• **TASK DETAILS**
Lines before the one containing "Dump the readable" in the records below are to be left out; that line and all after it, through the end, are to be retyped exactly.

[Start of Attachment]

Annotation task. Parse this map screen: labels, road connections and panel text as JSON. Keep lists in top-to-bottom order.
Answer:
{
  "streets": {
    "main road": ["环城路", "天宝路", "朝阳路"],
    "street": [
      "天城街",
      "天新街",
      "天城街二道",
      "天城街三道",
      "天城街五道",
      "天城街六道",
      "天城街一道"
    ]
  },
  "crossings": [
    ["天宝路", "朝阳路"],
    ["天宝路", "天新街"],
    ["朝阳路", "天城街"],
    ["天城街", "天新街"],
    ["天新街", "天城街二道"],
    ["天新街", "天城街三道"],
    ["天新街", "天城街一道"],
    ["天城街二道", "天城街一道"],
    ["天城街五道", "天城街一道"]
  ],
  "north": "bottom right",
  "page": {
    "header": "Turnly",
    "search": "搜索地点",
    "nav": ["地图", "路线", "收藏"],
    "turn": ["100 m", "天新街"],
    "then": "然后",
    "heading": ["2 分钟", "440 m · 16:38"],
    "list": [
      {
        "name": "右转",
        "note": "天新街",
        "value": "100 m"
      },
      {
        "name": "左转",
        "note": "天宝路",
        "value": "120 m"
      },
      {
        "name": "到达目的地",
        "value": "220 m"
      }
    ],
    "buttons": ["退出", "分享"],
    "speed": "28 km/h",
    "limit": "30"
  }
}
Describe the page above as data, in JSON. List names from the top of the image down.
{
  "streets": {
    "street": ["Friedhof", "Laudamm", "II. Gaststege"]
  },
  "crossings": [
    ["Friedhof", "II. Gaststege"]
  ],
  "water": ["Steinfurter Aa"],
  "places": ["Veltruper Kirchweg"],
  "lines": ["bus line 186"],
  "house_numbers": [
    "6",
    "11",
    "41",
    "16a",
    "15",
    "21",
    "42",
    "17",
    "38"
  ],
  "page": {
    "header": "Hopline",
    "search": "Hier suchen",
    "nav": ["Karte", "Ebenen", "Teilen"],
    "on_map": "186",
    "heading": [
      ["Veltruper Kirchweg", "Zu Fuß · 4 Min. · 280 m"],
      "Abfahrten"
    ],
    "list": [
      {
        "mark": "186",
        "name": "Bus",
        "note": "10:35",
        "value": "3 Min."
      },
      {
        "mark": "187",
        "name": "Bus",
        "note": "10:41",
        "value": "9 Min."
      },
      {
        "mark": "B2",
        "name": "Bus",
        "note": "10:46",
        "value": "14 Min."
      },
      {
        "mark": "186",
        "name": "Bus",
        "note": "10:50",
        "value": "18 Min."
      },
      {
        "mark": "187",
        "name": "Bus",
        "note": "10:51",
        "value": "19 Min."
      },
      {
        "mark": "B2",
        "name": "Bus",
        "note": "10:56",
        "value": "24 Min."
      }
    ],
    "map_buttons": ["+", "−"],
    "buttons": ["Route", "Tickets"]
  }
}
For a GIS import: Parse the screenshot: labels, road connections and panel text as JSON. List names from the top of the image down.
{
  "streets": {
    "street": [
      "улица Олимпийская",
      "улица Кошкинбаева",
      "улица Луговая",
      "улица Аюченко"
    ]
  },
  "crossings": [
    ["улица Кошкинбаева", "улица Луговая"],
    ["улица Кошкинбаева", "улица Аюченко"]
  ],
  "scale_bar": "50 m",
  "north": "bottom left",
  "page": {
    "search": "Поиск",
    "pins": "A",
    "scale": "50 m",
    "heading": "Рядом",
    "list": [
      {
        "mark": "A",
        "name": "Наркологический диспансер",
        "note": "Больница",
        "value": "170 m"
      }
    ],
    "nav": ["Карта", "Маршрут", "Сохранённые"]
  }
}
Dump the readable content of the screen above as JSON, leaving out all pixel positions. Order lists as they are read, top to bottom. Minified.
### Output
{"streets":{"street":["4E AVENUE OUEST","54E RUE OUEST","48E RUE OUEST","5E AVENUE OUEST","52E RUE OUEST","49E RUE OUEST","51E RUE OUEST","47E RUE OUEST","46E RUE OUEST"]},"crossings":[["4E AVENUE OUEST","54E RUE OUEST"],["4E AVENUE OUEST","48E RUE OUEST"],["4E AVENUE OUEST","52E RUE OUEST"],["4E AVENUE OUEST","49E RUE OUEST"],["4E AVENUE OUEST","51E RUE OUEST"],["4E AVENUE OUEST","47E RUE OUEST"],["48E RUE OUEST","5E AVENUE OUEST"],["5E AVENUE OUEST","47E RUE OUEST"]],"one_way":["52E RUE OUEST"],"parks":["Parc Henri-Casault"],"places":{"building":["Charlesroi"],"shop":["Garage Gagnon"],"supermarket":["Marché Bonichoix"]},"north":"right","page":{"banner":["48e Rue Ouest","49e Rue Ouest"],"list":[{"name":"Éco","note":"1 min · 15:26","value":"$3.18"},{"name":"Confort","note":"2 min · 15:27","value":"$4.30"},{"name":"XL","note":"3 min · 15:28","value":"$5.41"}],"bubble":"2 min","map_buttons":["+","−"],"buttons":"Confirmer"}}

[End of Attachment]

• **RESULT**
Dump the readable content of the screen above as JSON, leaving out all pixel positions. Order lists as they are read, top to bottom. Minified.
### Output
{"streets":{"street":["4E AVENUE OUEST","54E RUE OUEST","48E RUE OUEST","5E AVENUE OUEST","52E RUE OUEST","49E RUE OUEST","51E RUE OUEST","47E RUE OUEST","46E RUE OUEST"]},"crossings":[["4E AVENUE OUEST","54E RUE OUEST"],["4E AVENUE OUEST","48E RUE OUEST"],["4E AVENUE OUEST","52E RUE OUEST"],["4E AVENUE OUEST","49E RUE OUEST"],["4E AVENUE OUEST","51E RUE OUEST"],["4E AVENUE OUEST","47E RUE OUEST"],["48E RUE OUEST","5E AVENUE OUEST"],["5E AVENUE OUEST","47E RUE OUEST"]],"one_way":["52E RUE OUEST"],"parks":["Parc Henri-Casault"],"places":{"building":["Charlesroi"],"shop":["Garage Gagnon"],"supermarket":["Marché Bonichoix"]},"north":"right","page":{"banner":["48e Rue Ouest","49e Rue Ouest"],"list":[{"name":"Éco","note":"1 min · 15:26","value":"$3.18"},{"name":"Confort","note":"2 min · 15:27","value":"$4.30"},{"name":"XL","note":"3 min · 15:28","value":"$5.41"}],"bubble":"2 min","map_buttons":["+","−"],"buttons":"Confirmer"}}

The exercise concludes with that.